#### [Requirement]
Reproduce the entries below exactly, but only from the line containing "right wrist: (315, 501, -5)" to the line containing "left knee: (938, 994, 26)", inclusive.

#### [Human keypoint data]
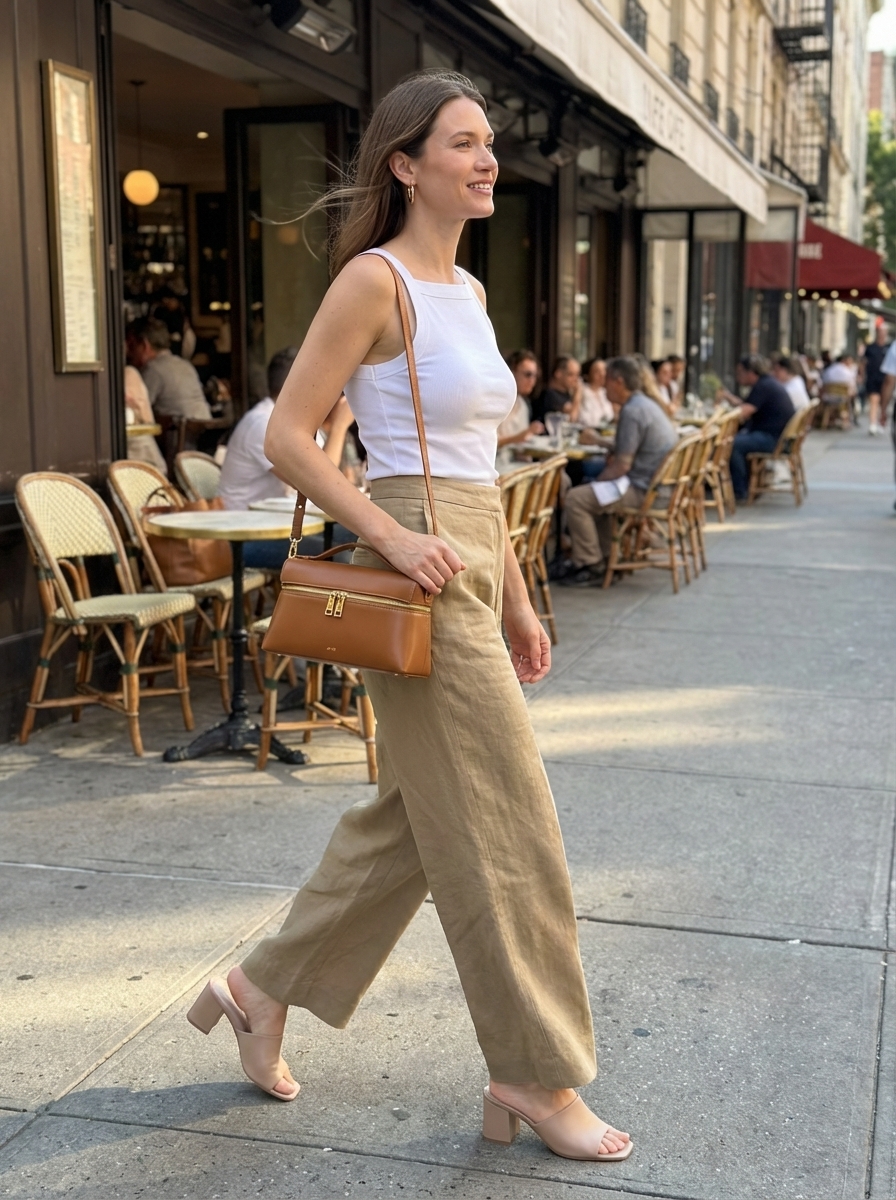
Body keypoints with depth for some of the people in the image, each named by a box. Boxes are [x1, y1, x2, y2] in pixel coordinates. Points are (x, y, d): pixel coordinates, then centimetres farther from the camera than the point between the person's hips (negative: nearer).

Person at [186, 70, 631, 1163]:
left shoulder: (464, 288, 16)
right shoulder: (374, 279, -10)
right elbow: (287, 437, -13)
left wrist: (515, 599, 18)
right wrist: (394, 537, -19)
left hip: (470, 570, 9)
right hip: (418, 579, -9)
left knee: (412, 819, 15)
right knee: (501, 829, -1)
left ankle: (264, 988, 31)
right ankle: (534, 1078, 15)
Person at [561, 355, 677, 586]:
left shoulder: (632, 411, -18)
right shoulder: (646, 404, 14)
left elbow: (622, 465, -20)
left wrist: (599, 479, -5)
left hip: (644, 489, -11)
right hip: (659, 485, 11)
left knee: (576, 498, -14)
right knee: (594, 492, 29)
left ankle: (593, 568, -6)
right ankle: (604, 558, 25)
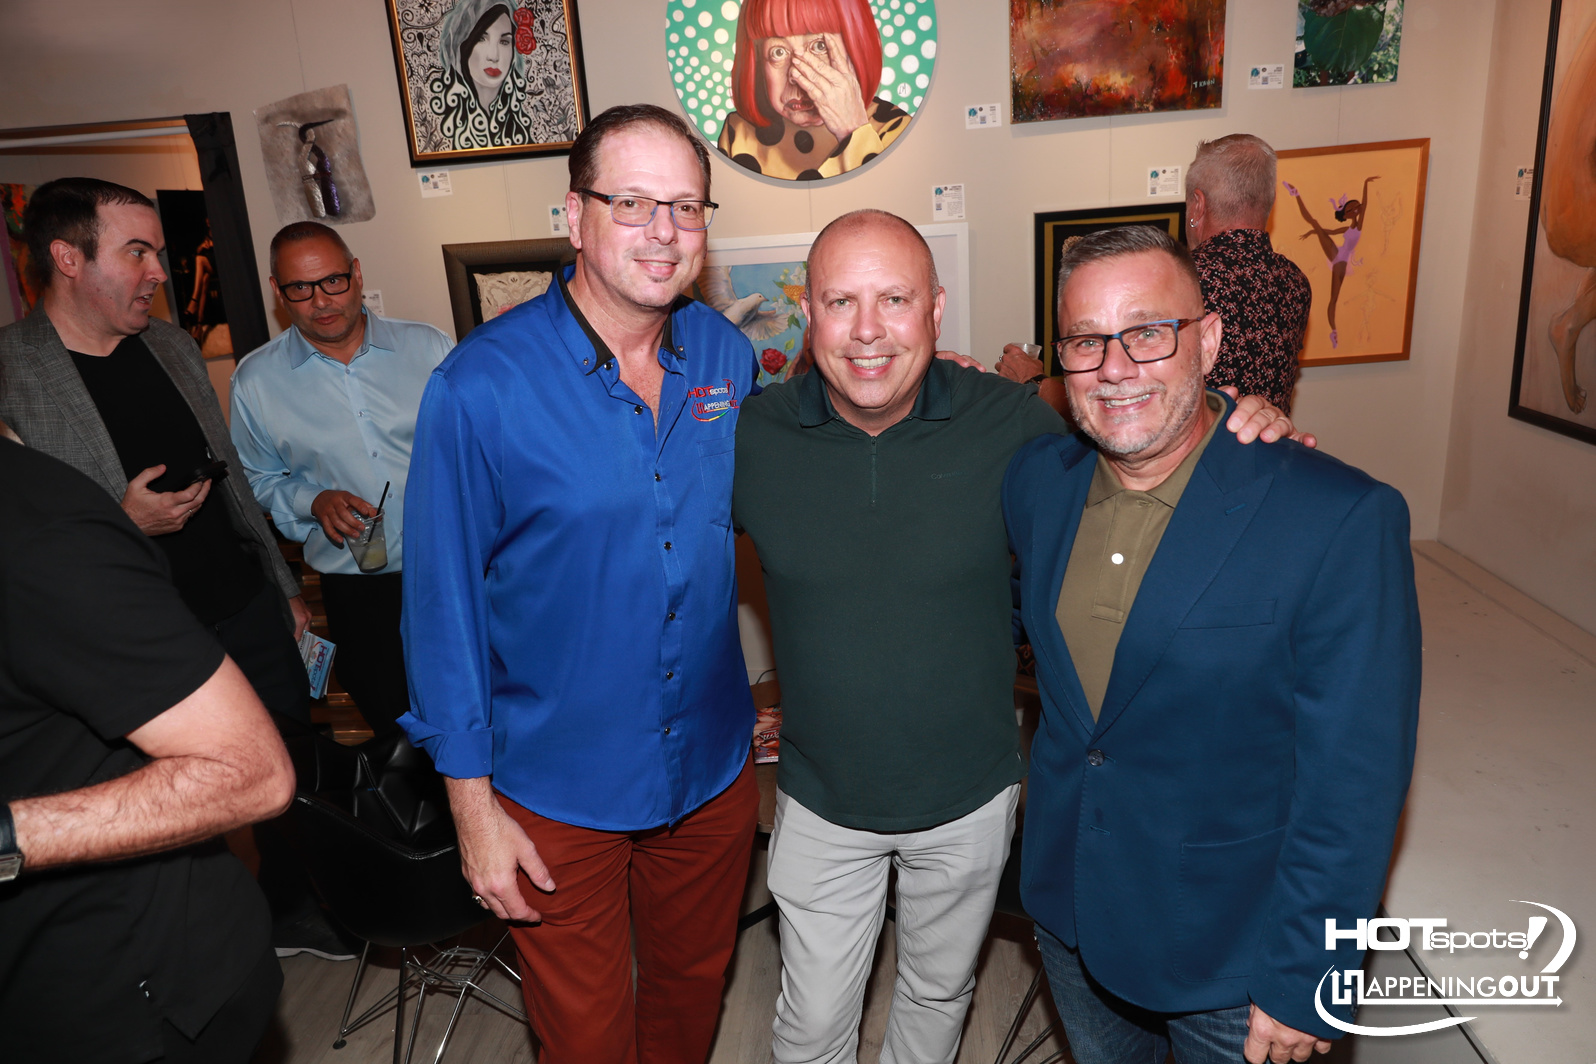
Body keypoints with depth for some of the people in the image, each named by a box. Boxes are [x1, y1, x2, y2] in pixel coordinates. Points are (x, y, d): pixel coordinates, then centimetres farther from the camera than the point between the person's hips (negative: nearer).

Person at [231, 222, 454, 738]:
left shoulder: (429, 347, 2)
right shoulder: (256, 380, 4)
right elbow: (259, 480, 15)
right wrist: (315, 501, -5)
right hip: (357, 584, 1)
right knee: (397, 725, 2)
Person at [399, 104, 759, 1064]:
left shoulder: (728, 354, -4)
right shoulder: (482, 384, -18)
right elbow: (443, 596, -12)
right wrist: (472, 800, -9)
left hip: (714, 767, 4)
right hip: (557, 791, -3)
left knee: (694, 985, 27)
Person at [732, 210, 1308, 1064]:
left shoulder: (1011, 424, -16)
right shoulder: (753, 435, -15)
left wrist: (1240, 439, -19)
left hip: (968, 800, 1)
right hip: (822, 804, 0)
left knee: (938, 994, 26)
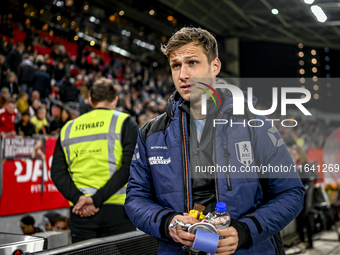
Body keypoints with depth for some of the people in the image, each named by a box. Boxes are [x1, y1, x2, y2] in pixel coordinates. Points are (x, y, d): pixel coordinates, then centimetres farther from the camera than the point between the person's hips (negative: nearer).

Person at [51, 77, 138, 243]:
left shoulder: (67, 129, 14)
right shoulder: (124, 123, 3)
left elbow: (57, 172, 4)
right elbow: (128, 168, -10)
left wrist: (78, 198, -7)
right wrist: (96, 199, -13)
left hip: (79, 212, 3)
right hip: (116, 209, -3)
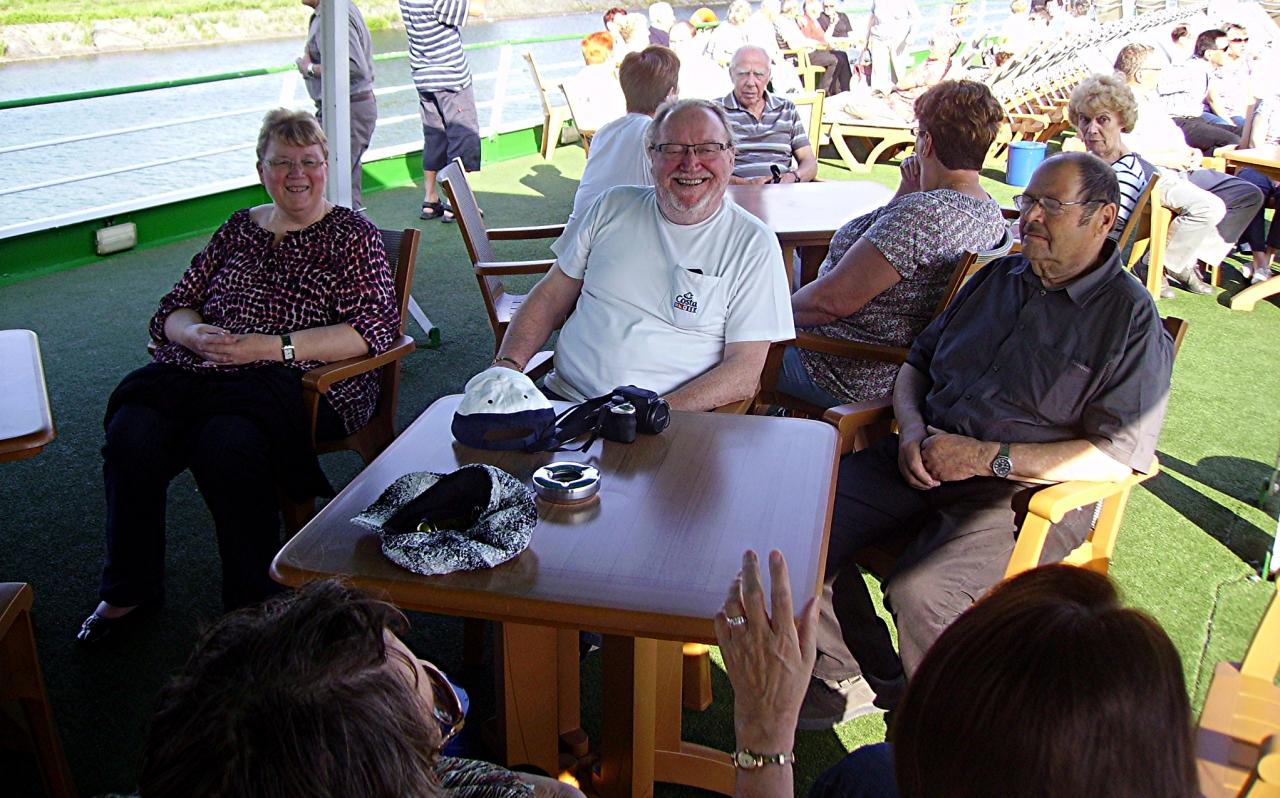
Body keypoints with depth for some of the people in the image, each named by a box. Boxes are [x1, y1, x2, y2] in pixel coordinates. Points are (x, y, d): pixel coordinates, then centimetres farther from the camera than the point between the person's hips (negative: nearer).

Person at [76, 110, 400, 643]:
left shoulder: (353, 235, 6)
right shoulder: (238, 229, 20)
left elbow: (375, 329, -8)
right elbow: (173, 308, 20)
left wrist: (271, 346, -15)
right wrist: (194, 333, -6)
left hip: (301, 382, -4)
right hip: (200, 373, 5)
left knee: (226, 441, -34)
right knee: (131, 433, -23)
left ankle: (252, 600, -15)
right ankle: (129, 590, -2)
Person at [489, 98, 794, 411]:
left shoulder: (754, 244, 1)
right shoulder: (613, 206, 12)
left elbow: (745, 370, -5)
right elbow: (551, 297, 16)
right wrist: (508, 364, -2)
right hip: (561, 397, 2)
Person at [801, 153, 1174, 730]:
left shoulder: (1132, 321, -3)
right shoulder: (996, 277, 17)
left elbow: (1117, 456, -12)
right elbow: (919, 360, 24)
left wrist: (986, 457, -17)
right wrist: (911, 428, 2)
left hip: (1025, 492, -6)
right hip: (926, 461, 6)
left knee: (919, 590, -31)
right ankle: (854, 676, 3)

#### [Solution]
right wrist: (315, 501, -5)
right hip: (357, 584, 1)
right knee: (397, 725, 2)
Person at [399, 104, 759, 1064]:
left shoulder: (728, 354, -4)
right shoulder: (482, 384, -18)
right elbow: (443, 596, -12)
right wrist: (472, 800, -9)
left hip: (714, 767, 4)
right hip: (557, 791, -3)
left knee: (694, 985, 27)
Person at [732, 210, 1308, 1064]:
left shoulder: (1011, 424, -16)
right shoulder: (753, 435, -15)
left wrist: (1240, 439, -19)
left hip: (968, 800, 1)
right hip: (822, 804, 0)
left knee: (938, 994, 26)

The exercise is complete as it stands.